> **Problem requirements**: Transcribe the whole listing exactly; the images stay out.

> **Material provided**:

══════════

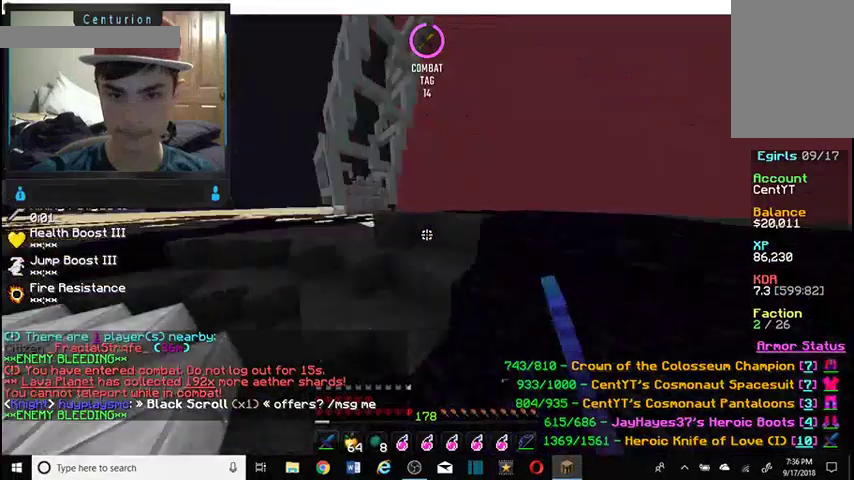
Gameplay with keyboard and mouse; each line is a JSON object with the keys and mouse buttons held at the frame after it. "events" lists presses ("down") and releases ("up") of "a", "d", "s", "w", "mouse_left" and "mouse_right" between this image and that frame as [ms after this image, input, new state], when the widget could be followed in between. "mouse_left", "mouse_right" = the "left", "right" buttons of the "mouse" list. No other keys are recorded. Fast repeated clicks can show as one long hold. Mouse movement is not recorded.
{"keys": ["a", "w"], "mouse": [], "events": [[134, "w", "down"], [234, "a", "down"]]}
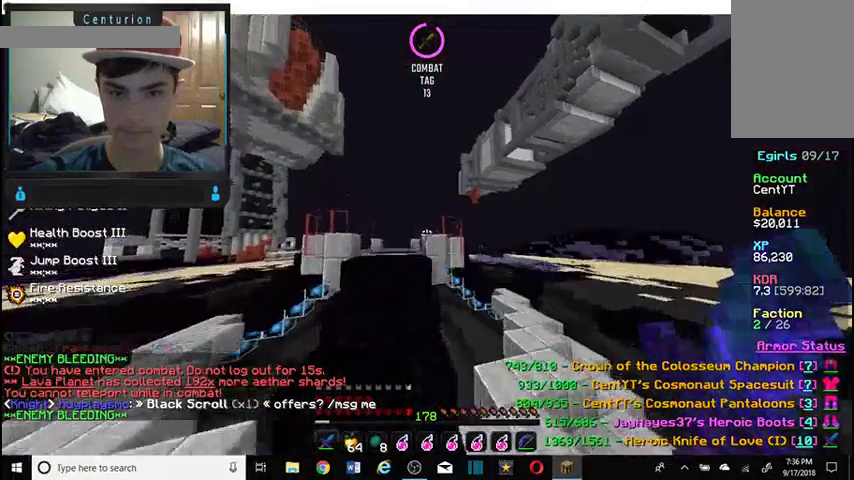
{"keys": ["w"], "mouse": [], "events": [[367, "a", "up"]]}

══════════

> **Exercise answer**:
Gameplay with keyboard and mouse; each line is a JSON object with the keys and mouse buttons held at the frame after it. "events" lists presses ("down") and releases ("up") of "a", "d", "s", "w", "mouse_left" and "mouse_right" between this image and that frame as [ms after this image, input, new state], when the widget could be followed in between. "mouse_left", "mouse_right" = the "left", "right" buttons of the "mouse" list. No other keys are recorded. Fast repeated clicks can show as one long hold. Mouse movement is not recorded.
{"keys": ["a", "w"], "mouse": [], "events": [[134, "w", "down"], [234, "a", "down"]]}
{"keys": ["w"], "mouse": [], "events": [[367, "a", "up"]]}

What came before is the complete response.